Similarly, the bottom-right image with the title “Positive for 0 Actual 2” is the image with pixels highlighted that score above a specified confidence level for indicating a classification of 0 (where 2 is the correct classification). If the model were to incorrectly classify the image as 0, then you could get an explanation of why by looking at the highlighted pixels as being especially troublesome. By raising and lowering the min_weight parameter in the deployment yaml you can test to see which pixels your model believes are the most and least relevant for each classification.

To try a different MNIST example add an integer to the end of the query between 0-10,000. The integer chosen will be the index of the image to be chosen in the MNIST dataset.

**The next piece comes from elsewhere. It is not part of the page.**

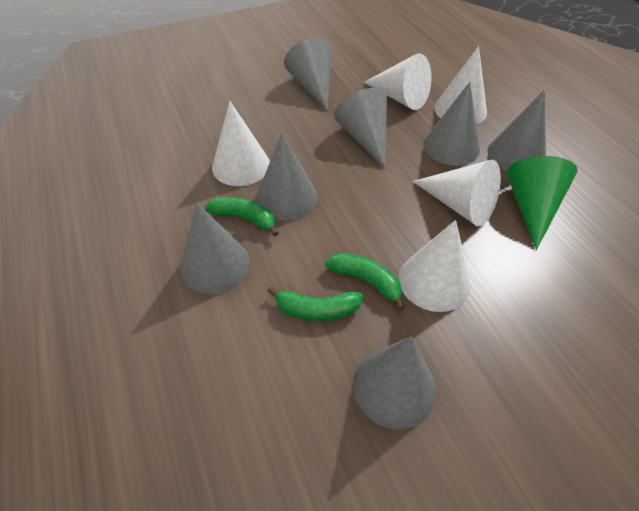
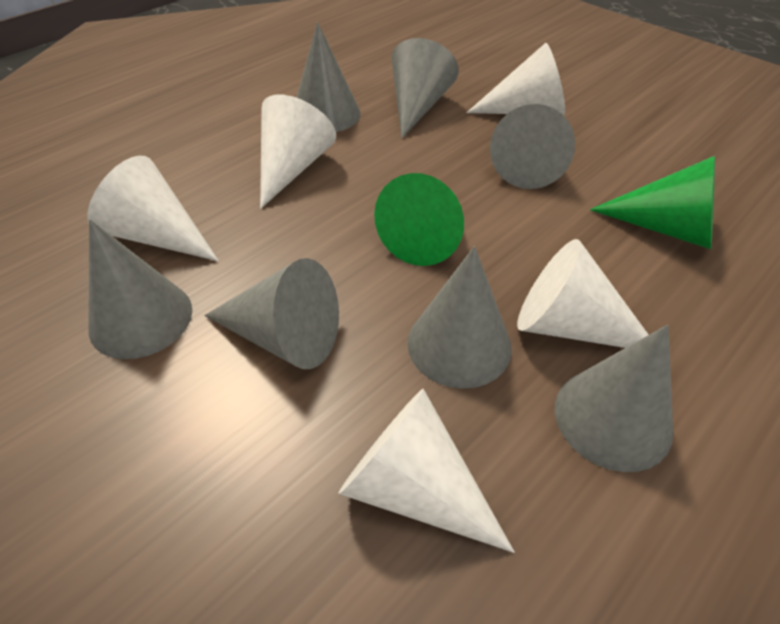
green banana: 3 -> 0
green cone: 1 -> 2

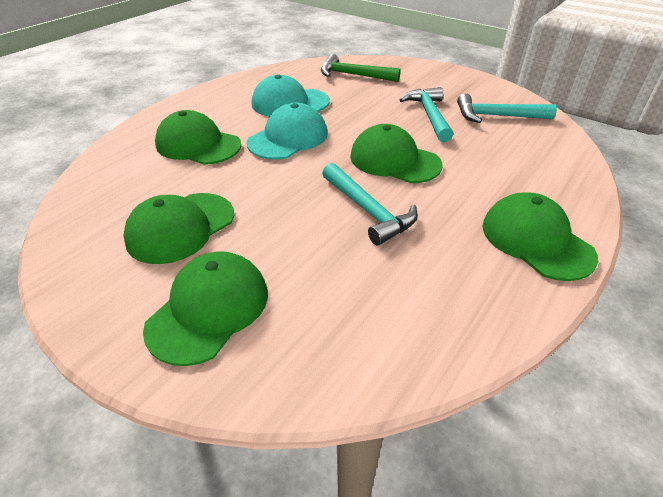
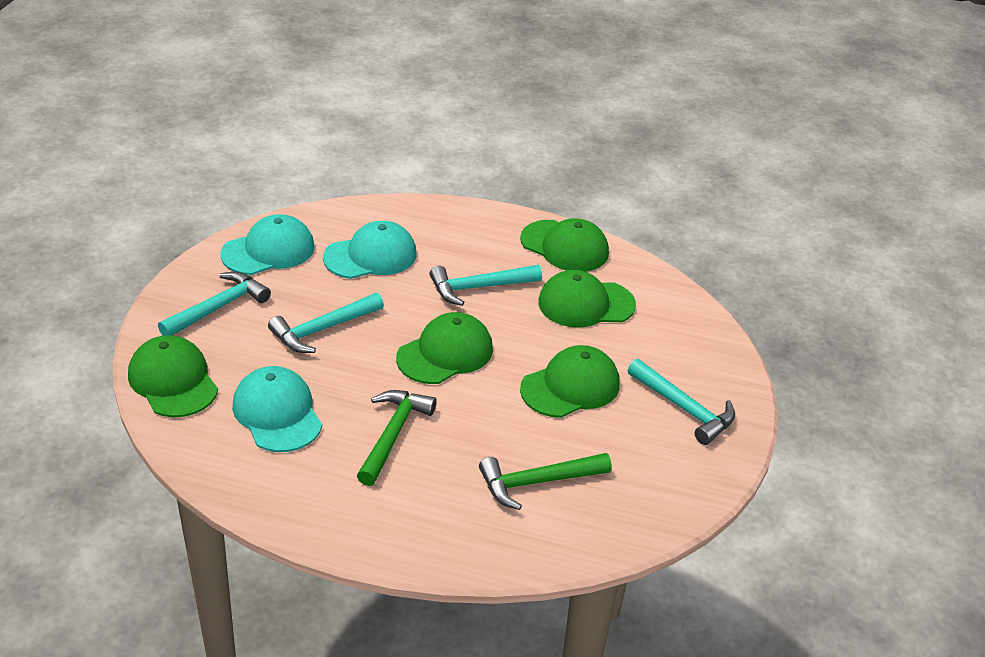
green hammer: 1 -> 2
turquoise cap: 2 -> 3
turquoise hammer: 3 -> 4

python query_explain.py http://${INGRESS_HOST}:${INGRESS_PORT}/v1/models/${MODEL_NAME}:explain ${SERVICE_HOSTNAME} 100

To try different parameters with explainer, add another string json argument to specify the parameters. Supported modified parameters: top_labels, segmentation_alg, num_samples, positive_only, and min_weight.

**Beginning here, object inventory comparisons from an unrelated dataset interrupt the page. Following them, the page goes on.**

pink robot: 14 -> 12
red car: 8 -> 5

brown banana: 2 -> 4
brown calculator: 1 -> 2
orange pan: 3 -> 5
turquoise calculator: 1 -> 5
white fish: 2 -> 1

python query_explain.py http://${INGRESS_HOST}:${INGRESS_PORT}/v1/models/${MODEL_NAME}:explain ${SERVICE_HOSTNAME} 100 '{"top_labels":"10"}'

Stopping the Inference Service

kubectl delete -f aix-explainer.yaml

Build a Development AIX Model Explainer Docker Image

If you would like to build a development image for the AIX Model Explainer then follow these instructions

Troubleshooting

<504> Gateway Timeout <504> - the explainer is probably taking too long and not sending a response back quickly enough. Either there aren’t enough resources allocated or the number of samples the explainer is allowed to take needs to be reduced. To fix this go to aix-explainer.yaml and increase resources. Or to lower the number of allowed samples go to aix-explainer.yaml and add a flag to explainer: command: ‘—num_samples’ (the default number of samples is 1000)

If you see Configuration "aixserver-explainer-default" does not have any ready Revision the container may have taken too long to download. If you run kubectl get revision and see your revision is stuck in ContainerCreating try deleting the inferenceservice and redeploying.